Start of Supplied text

You are on page 1of 2

NEFTA BAPTISTE U6.

The transatlantic trade in Africa up to 1800 benefitted the local elite but undermined West African society and economy. To what extent do you agree with this statement?
In my opinion the transatlantic trade in Africa up to 1800 did indeed benefit the local elite but only to the extent that they gained wealth and military supremacy when they traded Africans for weapons and luxury goods. However I believe that this trade did indeed undermine West African society and economy. An assessment of the impact of the transatlantic trade in Africans must begin by asking three questions. How many people were actually taken across the Atlantic between 1450 and 1870? Did the overall demographic impact of the slave trade depopulate West Africa? Since there was a preferential demand for male slave how did this affect the agricultural and industrial workforce of West African societies, especially where the division of labour however rudimentary was based on sex-role differentiation. According to some scholars including Walter Rodney, the estimated number of Africans taken as slaves to the New World was between ten and fifteen million. The implications of depopulation for Africas socioeconomic development were many and varied: the development of division of labour was retarded; the growth of internal long distance trade was stifled and the diversification of commodity production, suffered tremendous setbacks. African slave dealers -whether they were traditional rulers, like those in the Bights of Benin and Biafra, or private traders, developed and expensive and ostentatious taste for European luxury items. This one might argue retarded the development of an African industry of refined luxury goods. Also agriculture and agro-based manufacturing activities, which offered employment to most persons in West Africa, suffered serious neglect during this period as a result of activities related directly or indirectly to the slave trade. In the first place, depopulation meant that fewer persons were now available to sustain and manage this labour- intensive sector of the economy. It is also important to note that those who were enslaved- men and women- fell between the ages of fifteen and forty five years. In all societies these persons constituted the most virile and productive members of the workforce. Also given the preferential demand for male slaves by the European slavers, the workforce in these slaveproducing societies became female dominated.

The shortage of men had the effect of dislocating the existing pattern of division of labour based on sex-role differentiation within the family in the agricultural and manufacturing sectors of these West African societies. The insecurity that prevailed in these societies was also a huge disincentive for most cultivators who feared that they might not be around to reap their crops. In some instances security concerns compelled cultivators to migrate to less arable and obscure hilly territories in order to escape kidnapping by the slave raiding warriors. The result of all this was a decrease in agro-based commodity production for both the local and long-distance markets. The late eighteenth century food shortages in Dahomey, for example, was the penalty that the state had to pay for neglecting agricultural production. Another negative effect of the trans-Atlantic trade on Africa was that the dialectic connection between the export market for captive slaves and the socio-political structures evolved in these states meant that the dominant ruling class no longer had an interest in imperial expansion for the sole purpose of administering and exploiting the natural resources of their vassal states under peaceful conditions. Instead they were more interested in forcefully removing conquered subjects for sale to the Europeans. This gave rise to an endemic and vicious cycle of hostilities that ruined inter-state relations in West Africa. Therefore with inter-sate relations ruined, inter-regional trade within West Africa suffered a severe blow. Also laws, which had previously existed to protect the people, were now punitively used to entrap litigants who were subsequently sold into slavery. In some cases false charges of stealing, adultery and witchcraft, among many others were brought against the most vulnerable and poor members of society, who may not be able to engage in costly litigations with their accusers, in order to have them convinced and sold into slavery. Therefore by implication the social and judicial institutions, which had been designed to encourage peaceful coexistence and nation building, became the very instruments for inflicting pain, terror and distress on the weak and helpless members of society. When we take all these things into consideration it clearly shows that the Trans-Atlantic trade in Africa up to 1800 undermined West African society and economy and also benefitted the local elite in the process.

End of Supplied text
Start of Available data

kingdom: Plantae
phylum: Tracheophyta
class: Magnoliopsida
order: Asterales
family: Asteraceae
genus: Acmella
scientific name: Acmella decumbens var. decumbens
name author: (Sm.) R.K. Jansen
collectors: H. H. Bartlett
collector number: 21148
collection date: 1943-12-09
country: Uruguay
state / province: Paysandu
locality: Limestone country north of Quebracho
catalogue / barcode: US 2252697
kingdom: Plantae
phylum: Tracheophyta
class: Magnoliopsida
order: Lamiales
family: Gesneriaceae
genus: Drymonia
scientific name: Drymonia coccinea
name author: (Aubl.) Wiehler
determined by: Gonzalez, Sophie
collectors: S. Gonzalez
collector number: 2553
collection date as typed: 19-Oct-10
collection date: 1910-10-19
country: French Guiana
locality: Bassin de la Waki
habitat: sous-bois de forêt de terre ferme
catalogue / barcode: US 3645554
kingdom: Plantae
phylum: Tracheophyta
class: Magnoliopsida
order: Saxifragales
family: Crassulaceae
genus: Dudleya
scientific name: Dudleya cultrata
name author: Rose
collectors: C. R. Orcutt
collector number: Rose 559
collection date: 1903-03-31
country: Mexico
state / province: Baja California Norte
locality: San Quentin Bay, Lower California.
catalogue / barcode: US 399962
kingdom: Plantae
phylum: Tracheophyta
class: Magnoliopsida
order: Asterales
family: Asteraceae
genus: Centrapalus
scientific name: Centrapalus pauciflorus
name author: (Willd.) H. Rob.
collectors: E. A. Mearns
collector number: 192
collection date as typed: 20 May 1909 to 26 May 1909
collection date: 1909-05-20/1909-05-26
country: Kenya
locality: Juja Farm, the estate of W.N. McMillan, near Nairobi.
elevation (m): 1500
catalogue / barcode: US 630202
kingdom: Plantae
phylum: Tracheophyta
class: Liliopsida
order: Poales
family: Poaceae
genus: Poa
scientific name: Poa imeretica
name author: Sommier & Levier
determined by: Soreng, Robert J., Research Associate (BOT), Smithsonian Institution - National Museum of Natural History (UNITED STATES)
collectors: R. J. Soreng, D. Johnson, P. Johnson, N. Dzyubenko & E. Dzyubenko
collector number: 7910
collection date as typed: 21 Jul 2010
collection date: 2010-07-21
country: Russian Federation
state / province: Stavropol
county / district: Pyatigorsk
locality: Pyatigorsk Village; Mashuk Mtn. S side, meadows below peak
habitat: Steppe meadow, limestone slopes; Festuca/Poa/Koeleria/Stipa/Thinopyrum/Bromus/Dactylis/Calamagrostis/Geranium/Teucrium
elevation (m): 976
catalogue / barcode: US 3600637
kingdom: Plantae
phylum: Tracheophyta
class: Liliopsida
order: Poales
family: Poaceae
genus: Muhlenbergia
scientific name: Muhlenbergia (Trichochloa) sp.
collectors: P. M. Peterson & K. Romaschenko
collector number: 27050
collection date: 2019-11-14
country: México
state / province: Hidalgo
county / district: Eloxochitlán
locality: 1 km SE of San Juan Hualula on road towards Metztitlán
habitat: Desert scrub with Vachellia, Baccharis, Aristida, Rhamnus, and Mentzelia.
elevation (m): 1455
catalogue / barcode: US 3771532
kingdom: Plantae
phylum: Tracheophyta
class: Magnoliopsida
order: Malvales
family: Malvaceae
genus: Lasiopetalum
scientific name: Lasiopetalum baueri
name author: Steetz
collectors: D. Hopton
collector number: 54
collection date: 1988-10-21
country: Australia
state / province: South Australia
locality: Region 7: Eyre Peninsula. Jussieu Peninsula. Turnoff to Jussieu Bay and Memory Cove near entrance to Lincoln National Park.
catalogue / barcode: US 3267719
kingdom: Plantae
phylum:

End of Available data

● Tasks for this exercise:
A: List every consequence of depopulation for Africa's socioeconomic development that the essay names in the sentence beginning "The implications of depopulation".
B: Answer these about the essay:
(i) What number of Africans taken as slaves to the New World does it attribute to scholars including Walter Rodney?
(ii) Between what ages did those who were enslaved fall?
(iii) Which state had food shortages in the late eighteenth century?
The entries are separate material and not part of the essay.

● Results in order:
A:
- The development of division of labour was retarded.
- The growth of internal long distance trade was stifled.
- The diversification of commodity production suffered tremendous setbacks.

B:
(i) Between ten and fifteen million.
(ii) Between fifteen and forty-five years.
(iii) Dahomey.